■ **Exercise description**:
Copy each line below holding "moveTo".

[Saved data entries]
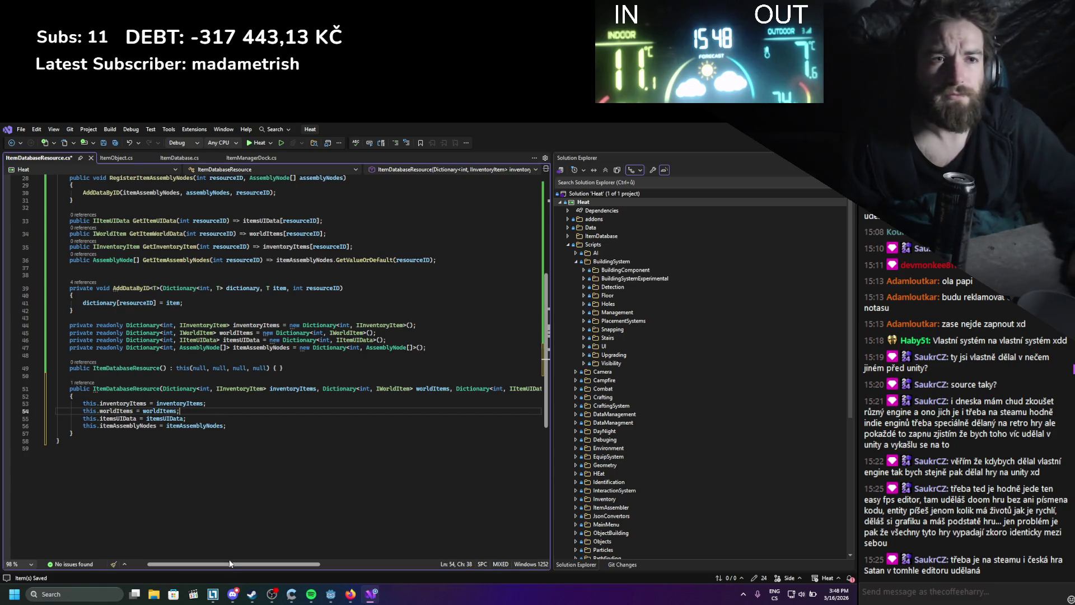
pyautogui.moveTo(233, 564); pyautogui.dragTo(378, 564)
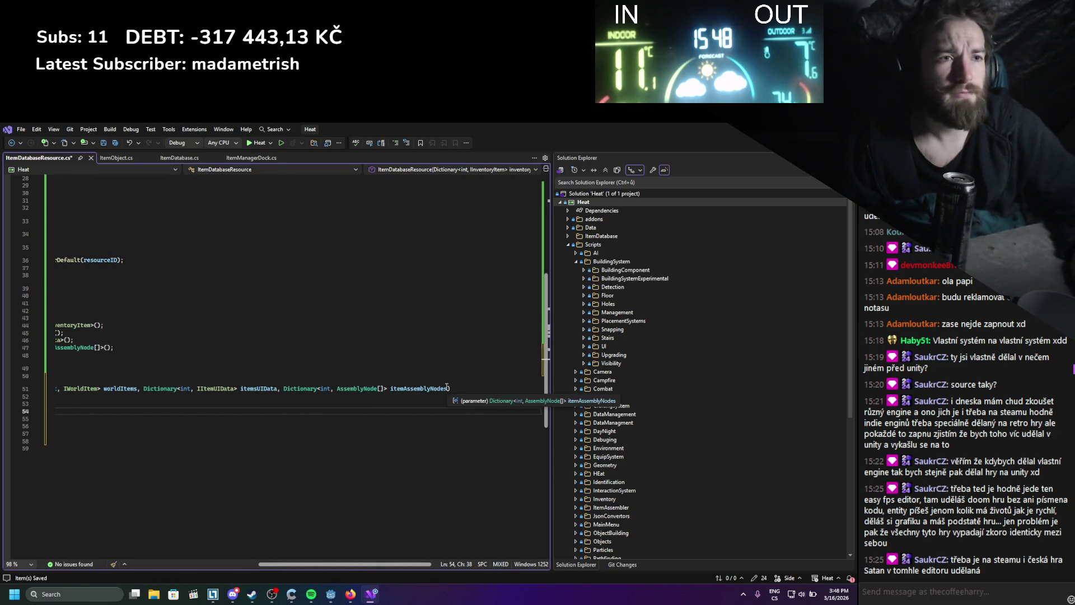
pyautogui.moveTo(454, 392); pyautogui.dragTo(57, 368)
pyautogui.click(187, 418)
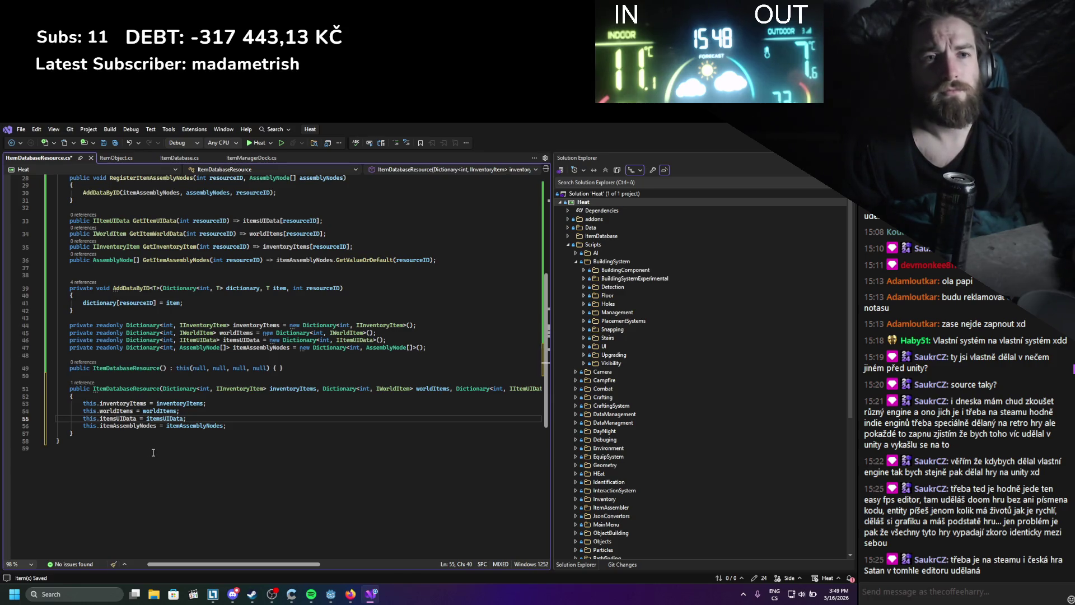
pyautogui.press('ctrl+s')
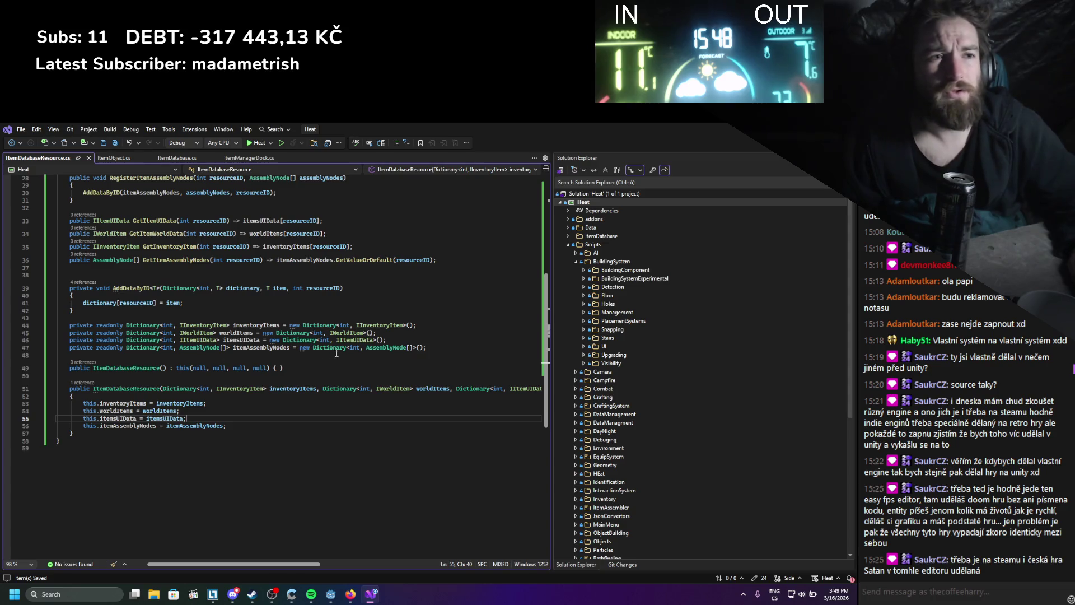
# - Inspect the line 44 initializer and the null arguments, then check the Godot docs again
pyautogui.moveTo(290, 326); pyautogui.dragTo(398, 325)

■ **Expected answer**:
pyautogui.moveTo(233, 564); pyautogui.dragTo(378, 564)
pyautogui.moveTo(454, 392); pyautogui.dragTo(57, 368)
pyautogui.moveTo(290, 326); pyautogui.dragTo(398, 325)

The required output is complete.